=== Section Start ===

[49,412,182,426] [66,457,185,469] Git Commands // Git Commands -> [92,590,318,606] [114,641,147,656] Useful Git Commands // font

=== Section End ===
=== Section Start ===

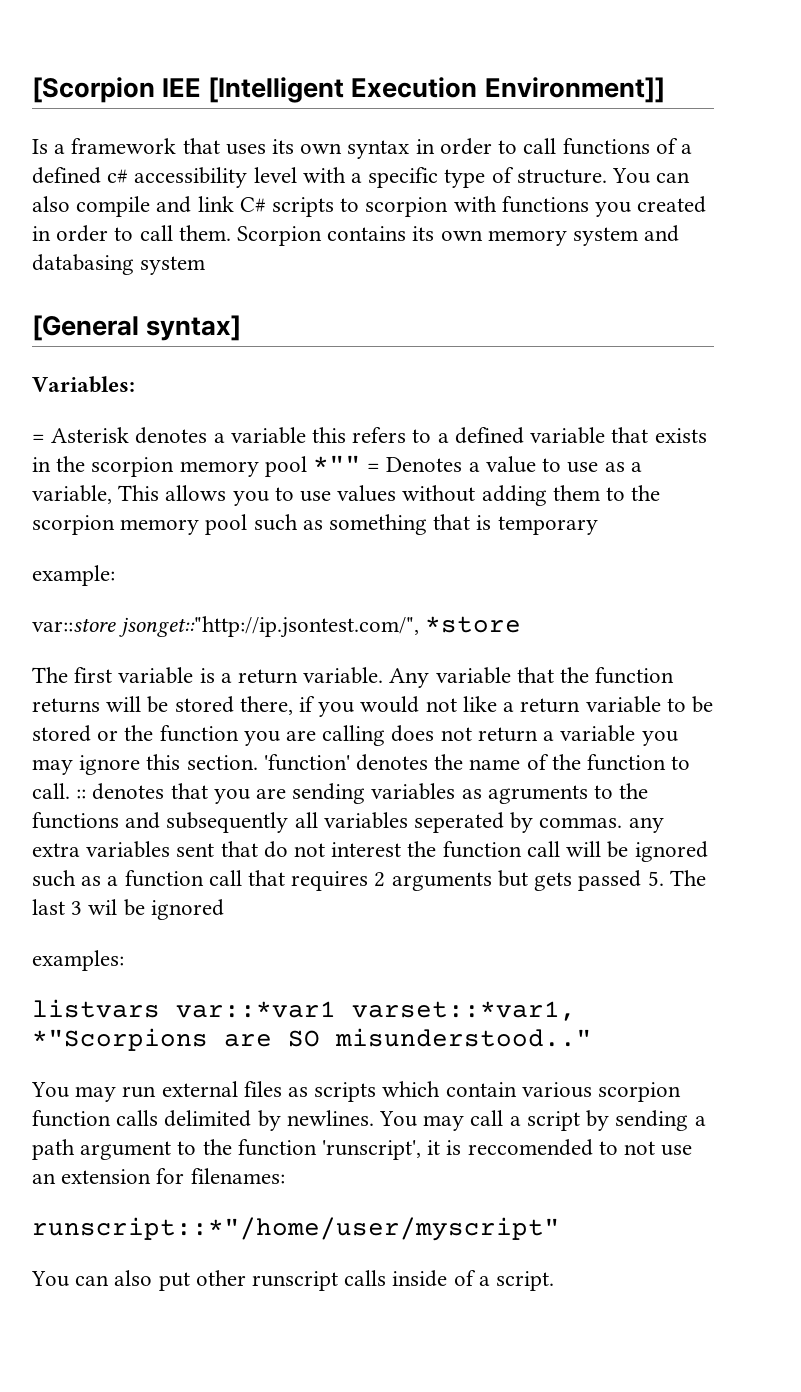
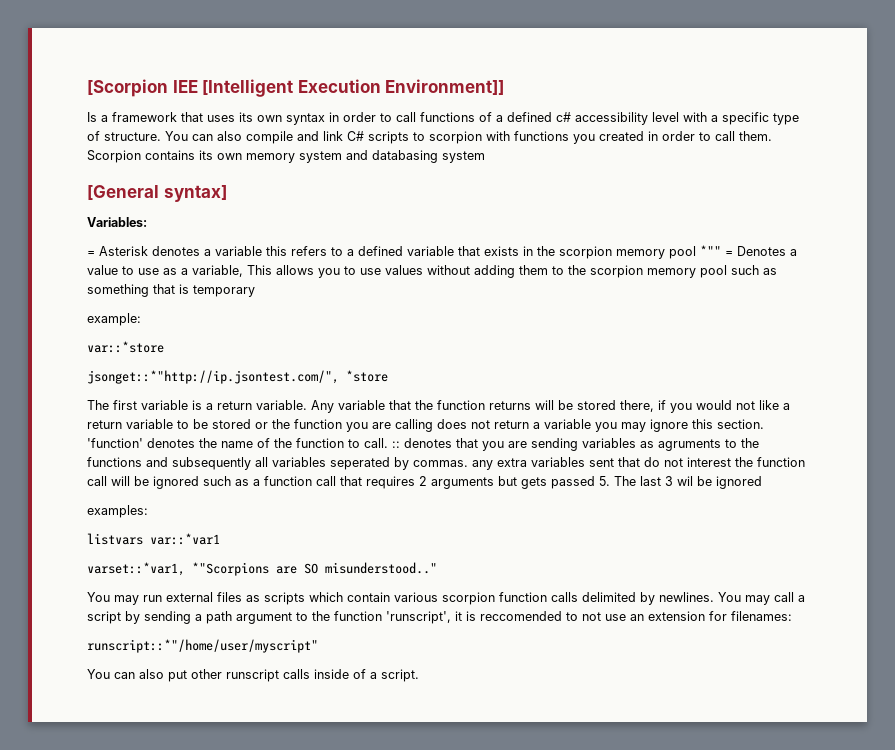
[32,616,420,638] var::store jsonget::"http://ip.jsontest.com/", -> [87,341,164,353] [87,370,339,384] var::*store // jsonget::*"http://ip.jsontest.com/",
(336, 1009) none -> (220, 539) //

=== Section End ===
=== Section Start ===

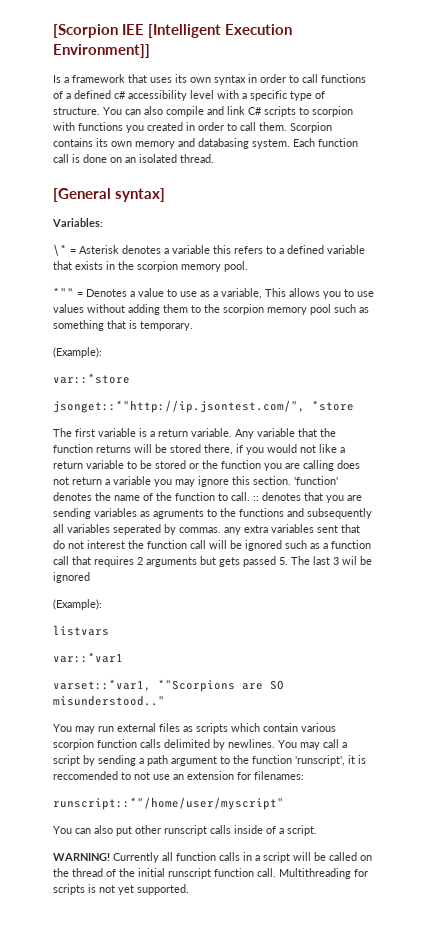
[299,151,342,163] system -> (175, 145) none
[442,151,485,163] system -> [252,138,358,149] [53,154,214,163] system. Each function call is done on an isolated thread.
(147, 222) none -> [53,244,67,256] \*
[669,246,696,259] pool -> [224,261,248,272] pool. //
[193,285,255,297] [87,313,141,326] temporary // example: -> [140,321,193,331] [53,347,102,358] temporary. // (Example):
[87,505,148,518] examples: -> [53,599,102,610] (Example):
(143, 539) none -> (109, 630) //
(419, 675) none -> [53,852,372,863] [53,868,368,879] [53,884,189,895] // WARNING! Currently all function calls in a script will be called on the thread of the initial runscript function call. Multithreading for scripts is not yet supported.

=== Section End ===

_INSTRUCTION_
Write down only how many lines of the entries above include the word "system".

_RESPONSE TO THE TASK_
2